Neuwied Castle is the former residential palace of the Counts and Princes of Wied in Neuwied , a district town in northern Rhineland-Palatinate . Until 1806 the castle was the seat of government of the Principality of Wied. The castle is located in the northern part of the inner city of Neuwied in the immediate vicinity of the banks of the Rhine and south of the confluence of the river Wied into the Rhine .

Neuwied Castle is a protected cultural asset under the Hague Convention .

history

City map 1751, on the left the castle with park
Neuwied Castle around 1860, Alexander Duncker collection

Before the castle in Neuwied was built, the Counts of Wied had their ancestral seat at Altwied Castle in the Wiedtal for over 500 years . Because meanwhile the structure of Castle Wied, as it was called back then, began to become dilapidated and the castle and its location no longer met the requirements of the early modern era in military and economic terms, Count Friedrich III decided in the middle of the 17th century . zu Wied to found a new city directly on the banks of the Rhine and to move his seat of power there.

First he began in 1648 with the construction of the Friedrichstein Castle in what is now the Neuwied district of Fahr and a small fortress in Langendorf, which he called "Neuenwied" and was already called the Castle. The village of Langendorf was largely destroyed in the Thirty Years War . At the same time he let Emperor Ferdinand III. the town charter granted to Nordhofen im Westerwald in 1357 , but not realized there, was transferred to the new Neuwied settlement (1653).

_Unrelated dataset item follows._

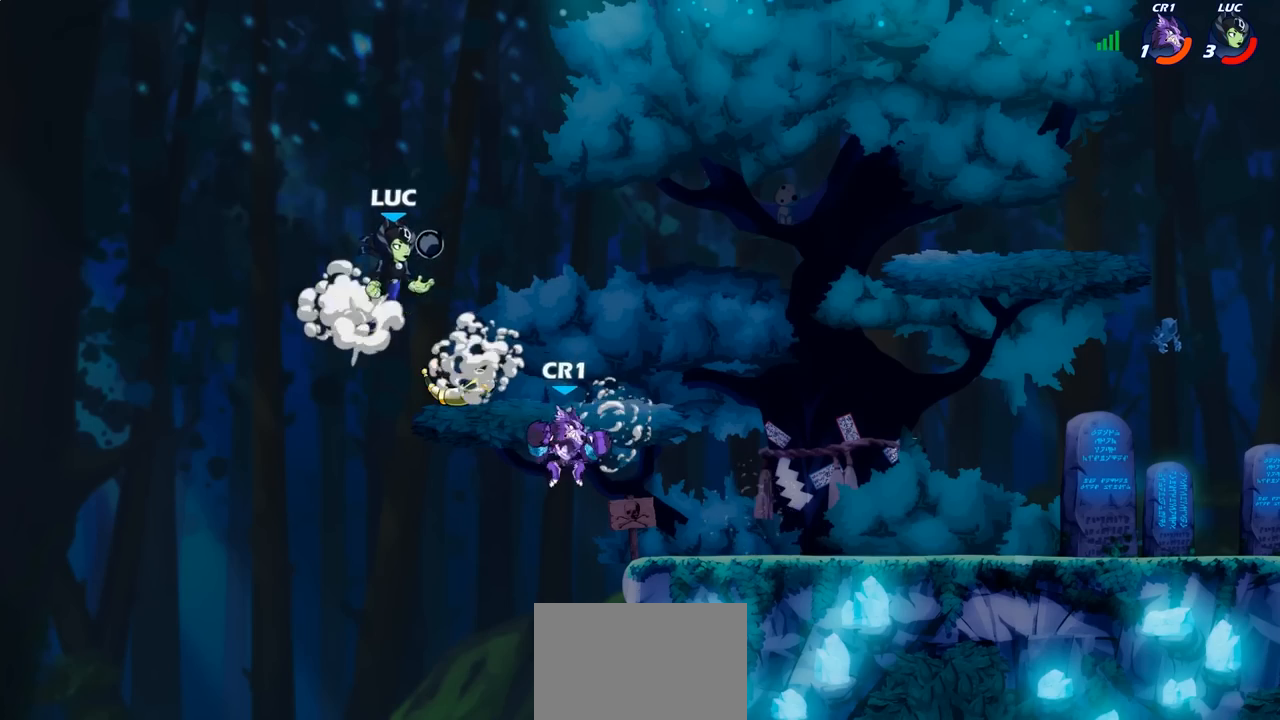
{"buttons": ["CIRCLE"], "left_stick": "down", "right_stick": "center", "events": [[50, "CROSS", "up"], [283, "CIRCLE", "down"], [300, "left_stick", "down"]]}
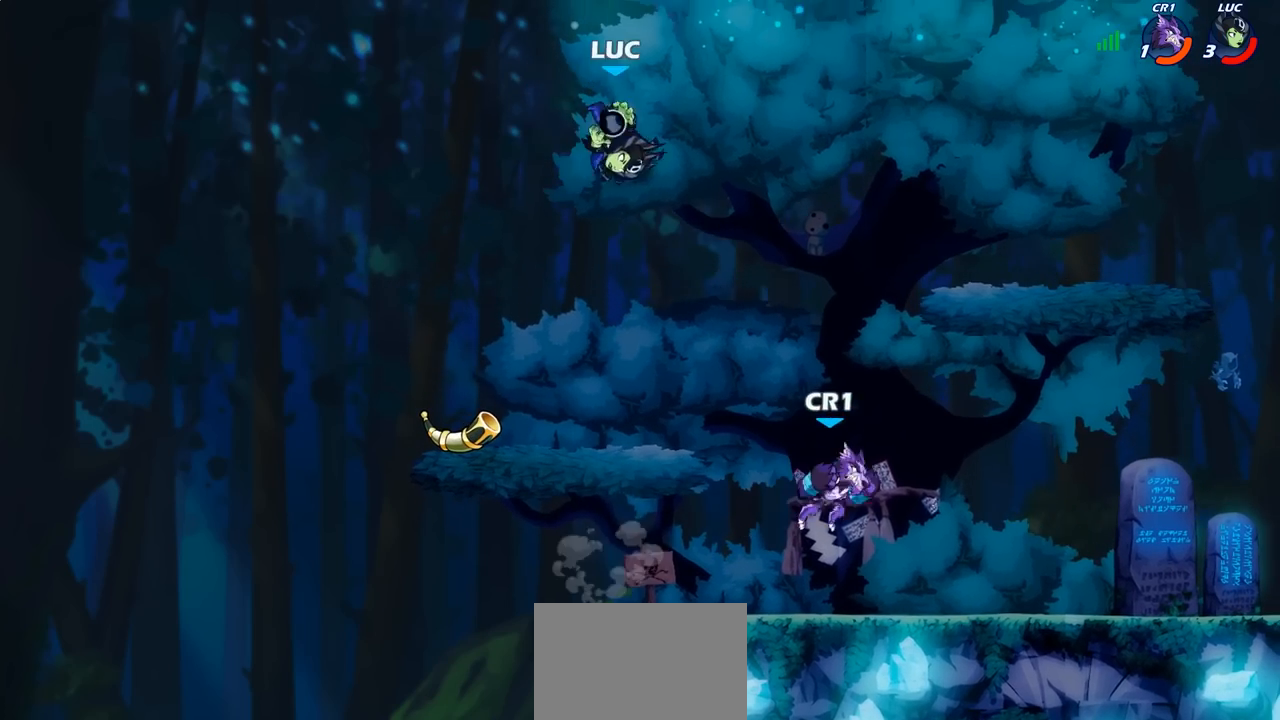
{"buttons": [], "left_stick": "center", "right_stick": "center", "events": [[33, "left_stick", "down-left"], [67, "CIRCLE", "up"], [167, "left_stick", "center"]]}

Despite its fortification, this first building was set on fire and destroyed by French troops in the Palatinate War of Succession in 1694.

According to plans by the builder Julius Ludwig Rothweil from Nassau-Weilburg, Count Friedrich Wilhelm began to rebuild the residence around 1706 . It was only completed in the years from 1748 to 1756 under Karl Behaghel von Adlerskron from Frankfurt, who from 1757 also built the nearby Wiedische summer residence Schloss Monrepos .

Rothweiler's construction plans provided for a horseshoe system, popular in the German Baroque, based on the model of Versailles . However, the connecting structures envisaged in the initial planning were not carried out, so that three independent buildings were built around the castle courtyard.

The exterior of the main building ( Corps de Logis ) was completed in 1711, the interior in 1713. At the same time, the construction of the two wings began, but they were not completed until around 40 years later. The staircase, the upper vestibule and the ballroom were stuccoed by Giovanni Battista Genone and Eugenio Castelli from 1714 to 1715 . The gate passage and the two guard houses were built in 1719 and 1720. The lions with the coat of arms above the gateway are from the middle of the 18th century.

Right wing, partially destroyed in 1948

In the years 1869 to 1873 the main building was renewed, on the exterior in the form of Rothweiler, on the inside partly in neo-baroque forms. The iron grille closing the courtyard dates from 1887.

The side wings housed utility and storage rooms, a kitchen, wash house, wine press and stables .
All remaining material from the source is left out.